(EXTRACT begins)

Pressure On Liquidity In 2009

Ford, which has been restructuring for three years through deep cost cuts and a renewed focus on small vehicles, announced in May it was abandoning its long- standing goal of returning to profit in 2009. The company, which recorded a net loss of $8.7 billion in the second quarter, has yet to set a new goal.

Ford spokesman Mark Truby on Tuesday declined to comment specifically on the news about Kerkorian. "We remain confident and focused on our plan to transform Ford into a profitably growing auto maker," he said.

An important component of the restructuring was a move in late 2006 by Chief Executive Alan Mulally, who had just recently joined the company, to borrow $ 23.4 billion using most of its assets, including the blue oval logo, as collateral.

That borrowing served Ford well during the deep downturn that followed, but the company appears increasingly vulnerable given the prospect of accelerating cash burn in the coming months. Ford's cash position stood at $26.6 billion at the end of the second quarter.

Mulally said in an interview earlier this month that the auto maker has enough liquidity, and bankruptcy "absolutely makes no sense." Ford also reportedly turned down merger talk with General Motors Corp. (GM).

Nonetheless, credit rating agencies have warned that Ford's liquidity could be threatened in 2009 because of deteriorating fundamentals. Earlier this month, Fitch Ratings cut its credit rating on Ford deeper into highly speculative territory, while Standard & Poor's Ratings Service threatened to do likewise.

(EXTRACT ends)
(DATA PROVIDED begins)

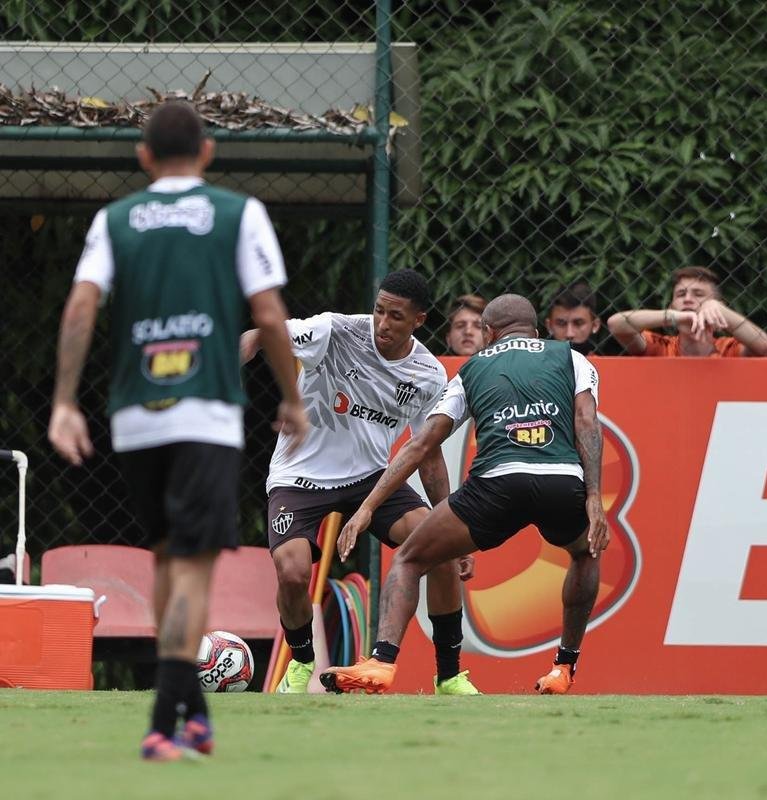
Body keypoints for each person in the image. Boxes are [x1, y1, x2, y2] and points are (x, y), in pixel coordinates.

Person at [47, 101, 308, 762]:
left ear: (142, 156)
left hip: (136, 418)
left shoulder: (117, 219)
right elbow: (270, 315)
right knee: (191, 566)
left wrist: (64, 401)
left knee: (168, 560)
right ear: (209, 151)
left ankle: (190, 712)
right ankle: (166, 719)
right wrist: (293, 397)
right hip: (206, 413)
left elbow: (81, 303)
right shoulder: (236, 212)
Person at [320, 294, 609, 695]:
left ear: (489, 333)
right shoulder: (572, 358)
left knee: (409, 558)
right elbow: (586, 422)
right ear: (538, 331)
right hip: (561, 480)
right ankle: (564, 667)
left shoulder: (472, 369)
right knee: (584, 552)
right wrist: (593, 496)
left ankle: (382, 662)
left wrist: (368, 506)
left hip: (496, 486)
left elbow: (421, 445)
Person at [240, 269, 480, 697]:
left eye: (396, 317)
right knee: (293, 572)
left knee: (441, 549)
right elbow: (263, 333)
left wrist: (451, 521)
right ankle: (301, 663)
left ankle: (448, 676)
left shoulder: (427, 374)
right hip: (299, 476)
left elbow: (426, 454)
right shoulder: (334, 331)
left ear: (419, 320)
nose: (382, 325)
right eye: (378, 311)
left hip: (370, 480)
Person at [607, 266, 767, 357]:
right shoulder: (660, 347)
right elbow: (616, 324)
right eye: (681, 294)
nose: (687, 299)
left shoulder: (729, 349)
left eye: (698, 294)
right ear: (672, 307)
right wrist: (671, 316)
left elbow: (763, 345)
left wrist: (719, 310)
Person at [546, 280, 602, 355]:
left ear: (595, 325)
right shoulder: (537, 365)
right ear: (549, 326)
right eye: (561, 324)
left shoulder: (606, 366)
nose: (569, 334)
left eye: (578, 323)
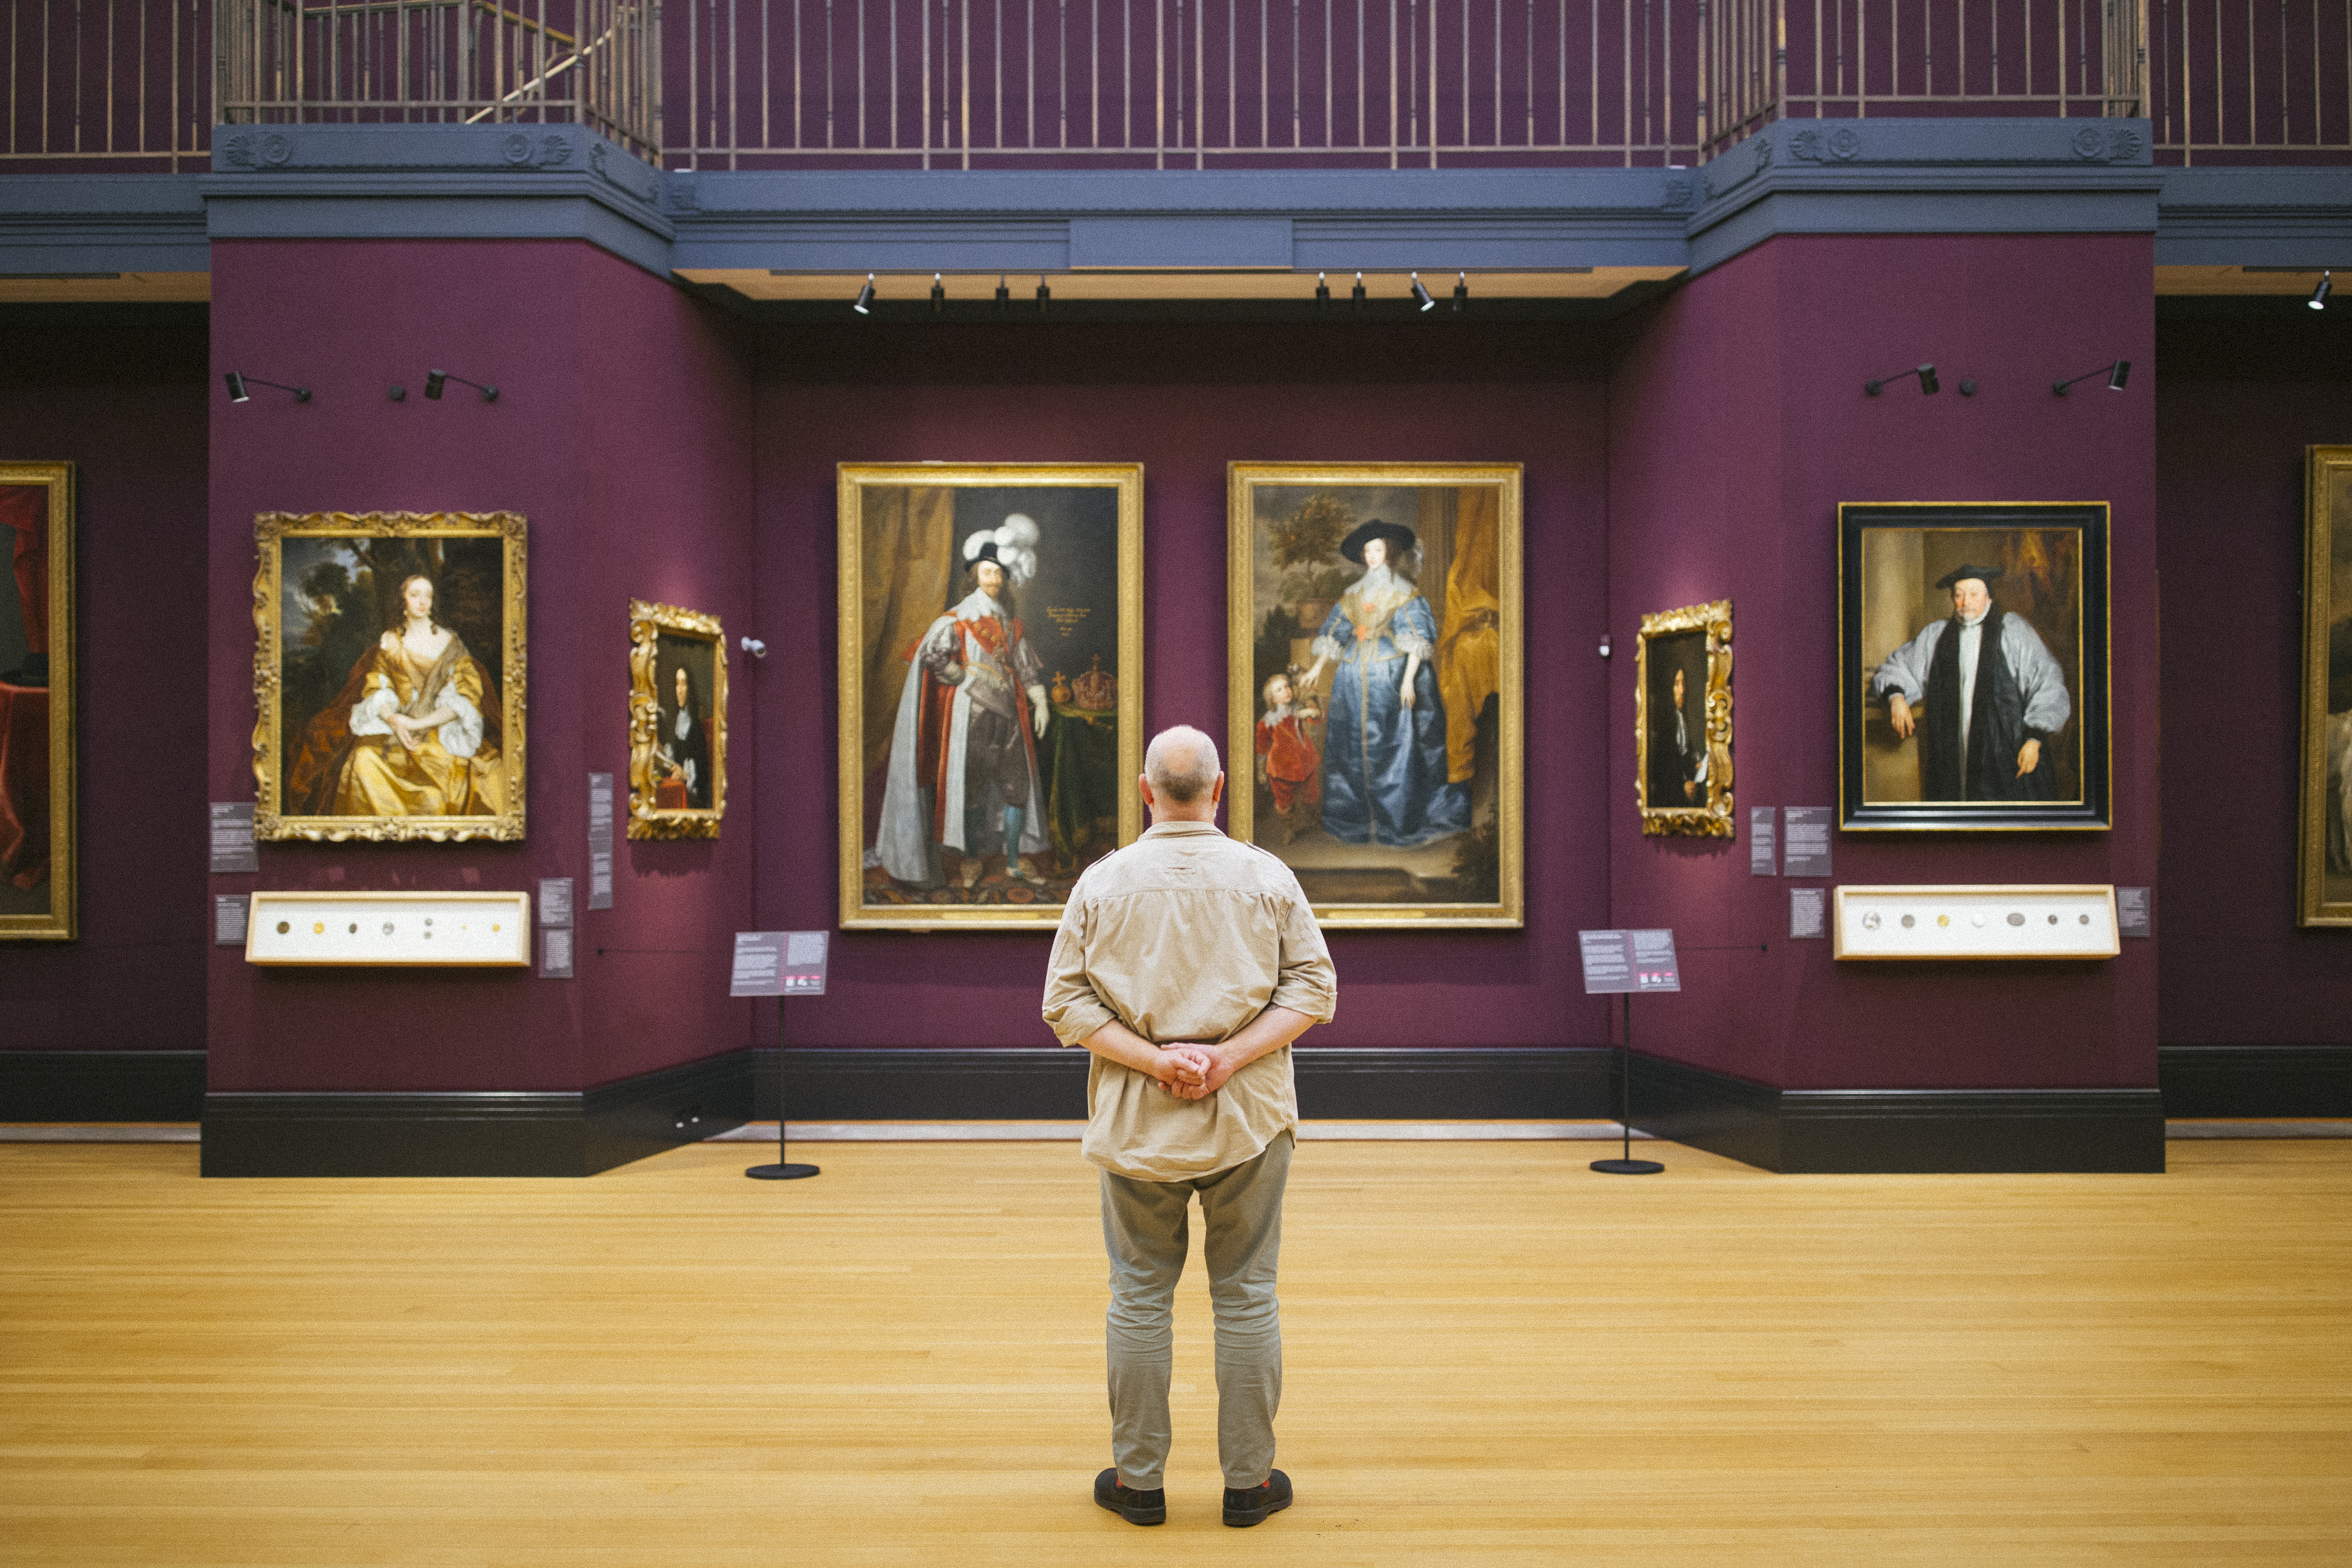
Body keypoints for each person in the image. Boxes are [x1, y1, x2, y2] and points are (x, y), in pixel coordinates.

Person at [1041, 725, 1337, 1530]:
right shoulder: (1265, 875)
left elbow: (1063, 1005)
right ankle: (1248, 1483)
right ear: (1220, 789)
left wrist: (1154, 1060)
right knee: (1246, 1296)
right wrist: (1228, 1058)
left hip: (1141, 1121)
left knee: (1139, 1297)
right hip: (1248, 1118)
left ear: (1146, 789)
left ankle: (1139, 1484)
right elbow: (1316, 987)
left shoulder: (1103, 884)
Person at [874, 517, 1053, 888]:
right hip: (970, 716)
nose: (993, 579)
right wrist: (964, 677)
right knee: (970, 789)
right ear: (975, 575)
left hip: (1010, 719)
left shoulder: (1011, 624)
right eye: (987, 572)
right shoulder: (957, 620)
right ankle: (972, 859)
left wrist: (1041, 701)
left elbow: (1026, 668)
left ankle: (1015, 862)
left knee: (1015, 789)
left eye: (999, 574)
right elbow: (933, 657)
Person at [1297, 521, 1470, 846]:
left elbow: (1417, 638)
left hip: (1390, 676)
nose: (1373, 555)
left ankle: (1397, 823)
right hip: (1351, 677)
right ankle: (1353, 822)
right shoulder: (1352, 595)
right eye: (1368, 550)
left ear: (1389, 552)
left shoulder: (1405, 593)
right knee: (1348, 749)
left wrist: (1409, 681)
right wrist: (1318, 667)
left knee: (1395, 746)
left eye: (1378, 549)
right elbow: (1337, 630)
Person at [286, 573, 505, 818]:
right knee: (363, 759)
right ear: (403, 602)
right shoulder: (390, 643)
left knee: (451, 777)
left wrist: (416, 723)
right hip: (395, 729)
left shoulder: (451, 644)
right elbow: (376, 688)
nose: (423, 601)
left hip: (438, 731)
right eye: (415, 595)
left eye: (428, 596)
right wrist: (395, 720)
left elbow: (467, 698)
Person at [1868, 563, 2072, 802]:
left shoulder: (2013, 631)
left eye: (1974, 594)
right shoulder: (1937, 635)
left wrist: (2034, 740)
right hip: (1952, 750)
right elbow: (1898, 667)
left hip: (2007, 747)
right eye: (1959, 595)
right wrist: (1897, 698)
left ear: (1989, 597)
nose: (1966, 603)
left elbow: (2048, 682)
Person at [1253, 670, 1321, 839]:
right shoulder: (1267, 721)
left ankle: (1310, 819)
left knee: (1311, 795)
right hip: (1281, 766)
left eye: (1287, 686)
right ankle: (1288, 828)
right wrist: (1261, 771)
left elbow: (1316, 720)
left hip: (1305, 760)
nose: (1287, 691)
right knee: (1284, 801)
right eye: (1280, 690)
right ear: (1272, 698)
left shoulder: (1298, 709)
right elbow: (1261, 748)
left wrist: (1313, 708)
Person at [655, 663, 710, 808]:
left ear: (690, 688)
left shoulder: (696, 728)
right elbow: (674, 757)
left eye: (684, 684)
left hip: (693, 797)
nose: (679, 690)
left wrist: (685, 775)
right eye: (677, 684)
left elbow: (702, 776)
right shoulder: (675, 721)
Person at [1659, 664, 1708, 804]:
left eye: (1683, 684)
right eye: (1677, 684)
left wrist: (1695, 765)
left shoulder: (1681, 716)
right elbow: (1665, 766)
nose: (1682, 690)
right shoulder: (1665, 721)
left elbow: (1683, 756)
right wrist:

(DATA PROVIDED ends)

» EXERCISE OBJECTIVE
Transcribe the stretch of the Ford liquidity article from "Ford spokesman Mark" through "the second quarter." word for word. None of the data is needed here.

» OUTPUT OF THE EXERCISE
Ford spokesman Mark Truby on Tuesday declined to comment specifically on the news about Kerkorian. "We remain confident and focused on our plan to transform Ford into a profitably growing auto maker," he said.

An important component of the restructuring was a move in late 2006 by Chief Executive Alan Mulally, who had just recently joined the company, to borrow $ 23.4 billion using most of its assets, including the blue oval logo, as collateral.

That borrowing served Ford well during the deep downturn that followed, but the company appears increasingly vulnerable given the prospect of accelerating cash burn in the coming months. Ford's cash position stood at $26.6 billion at the end of the second quarter.